Why is a 20-year-old law still so confusing?
It's ironic that the Health Insurance Portability and Accountability Act, legislation intended, in large part, to simplify the administration of healthcare, continues to confound providers, patients and others, and make the industry more complicated.
You'd think we'd all have the hang of it by now. Evidently not.
The Health and Human Services Department's Office of the National Coordinator for Health IT and Office for Civil Rights are still educating the industry about HIPAA, this week releasing blog posts and fact sheets reminding people that the law does not conflict with interoperability. You don't even need patient authorization for all sorts of data sharing, such as quality assessments and improvements, population health based activities to improve care, patient safety activities and sharing information about a patient's treatment.
ONC Chief Privacy Officer Lucia Savage and Aja Brooks, a privacy analyst at ONC, explain why such reminders were issued, saying:
"At ONC, we hear all of the time that the Health Insurance Portability and Accountability Act (HIPAA) makes it difficult, if not impossible, to move electronic health data when and where it is needed for patient care and health. This is a misconception, but unfortunately one that is widespread. ... What many people don't realize is that HIPAA not only protects personal health information from misuse, but also enables that personal health information to be accessed, used, or disclosed interoperably, when and where it is needed for patient care."
This comes right on the heels of guidance OCR issued last month reminding everyone about patients' rights to access their medical records, and how they can go about obtaining them.
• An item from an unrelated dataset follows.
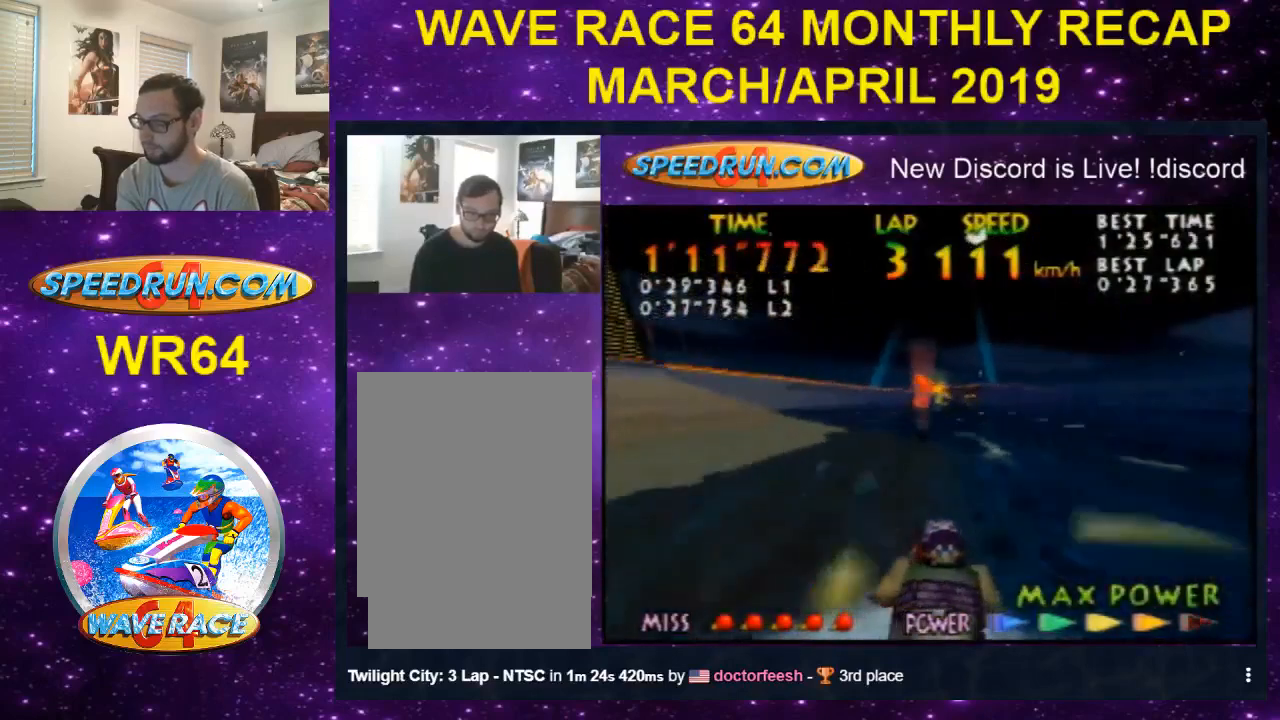
{"buttons": ["B", "Z"], "left_stick": "center", "events": [[100, "B", "down"], [200, "B", "up"], [233, "B", "down"], [333, "B", "up"], [400, "left_stick", "left"], [433, "B", "down"], [500, "left_stick", "center"]]}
OCR also divulged why it felt the need to release such information.
"Individuals with access to their health information are better able to monitor chronic conditions, adhere to treatment plans, find and request fixes to errors in their records, track progress in wellness or disease management programs, and directly contribute their information to research," the agency said. "As the healthcare system evolves and transforms into one supported by rapid, secure exchange of electronic health information and more targeted treatments discovered through the new precision medicine model of patient-powered research, it is more important than ever for individuals to have ready access to their health information. Unfortunately, based on recent studies and our own enforcement experience, far too often individuals face obstacles to accessing their health information, even from entities required to comply with the HIPAA Privacy Rule. This must change."
Both sets of guidance are the first in a series on their respective topics (ONC's second, focusing on permitted uses and disclosures, was published today). So one reminder is not enough.
Education and guidance on the law is always a good thing. But you'd think that after 20 years we should be beyond basic training mode on the fundamentals of HIPAA. There are enough other provisions of HIPAA that are newer, yet to be hashed out, more complicated or untested.
For instance, we still don't have a final rule on the accounting of disclosures of patient information in electronic form. We're still expecting guidance on the definition of "minimum necessary." We don't t yet how OCR will interpret the extent that providers need to keep information secret from insurers when patients pay their bills directly, or implement the provision that enables patients to obtain a portion of moneys recovered from HIPAA violators.
Clearly OCR believes that education on the basics is still necessary; otherwise it would not be spending its time and resources on it.